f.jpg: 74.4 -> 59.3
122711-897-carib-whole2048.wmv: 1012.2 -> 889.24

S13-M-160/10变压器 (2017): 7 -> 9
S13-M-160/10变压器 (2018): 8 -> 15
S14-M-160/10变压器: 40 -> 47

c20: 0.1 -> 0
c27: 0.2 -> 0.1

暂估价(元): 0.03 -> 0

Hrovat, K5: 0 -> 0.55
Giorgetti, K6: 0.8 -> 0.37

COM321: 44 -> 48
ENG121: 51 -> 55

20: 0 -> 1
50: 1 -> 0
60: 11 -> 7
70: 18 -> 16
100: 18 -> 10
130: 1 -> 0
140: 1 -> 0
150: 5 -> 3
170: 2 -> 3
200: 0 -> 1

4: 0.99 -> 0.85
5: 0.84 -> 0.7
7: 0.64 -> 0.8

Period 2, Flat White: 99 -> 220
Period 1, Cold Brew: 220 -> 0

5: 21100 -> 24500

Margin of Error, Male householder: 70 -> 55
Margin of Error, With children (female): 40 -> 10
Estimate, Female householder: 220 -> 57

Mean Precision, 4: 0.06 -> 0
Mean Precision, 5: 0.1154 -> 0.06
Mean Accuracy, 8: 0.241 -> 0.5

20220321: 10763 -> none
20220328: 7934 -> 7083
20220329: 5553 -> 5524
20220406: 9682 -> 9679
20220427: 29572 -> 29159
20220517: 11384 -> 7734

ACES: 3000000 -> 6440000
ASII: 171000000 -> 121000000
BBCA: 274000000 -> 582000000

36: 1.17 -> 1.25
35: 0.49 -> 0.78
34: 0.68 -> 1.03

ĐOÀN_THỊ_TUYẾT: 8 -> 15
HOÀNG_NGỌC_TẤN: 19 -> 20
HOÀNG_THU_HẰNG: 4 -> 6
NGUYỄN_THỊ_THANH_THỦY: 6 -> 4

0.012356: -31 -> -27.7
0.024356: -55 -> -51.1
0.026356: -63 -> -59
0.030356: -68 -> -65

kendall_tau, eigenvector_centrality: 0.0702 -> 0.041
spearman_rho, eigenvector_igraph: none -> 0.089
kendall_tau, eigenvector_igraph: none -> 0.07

--------------------

● **Assignment**:
Working from the entries above, find every line in which the word "Precision" occurs and copy it.

● **Reply**:
Mean Precision, 4: 0.06 -> 0
Mean Precision, 5: 0.1154 -> 0.06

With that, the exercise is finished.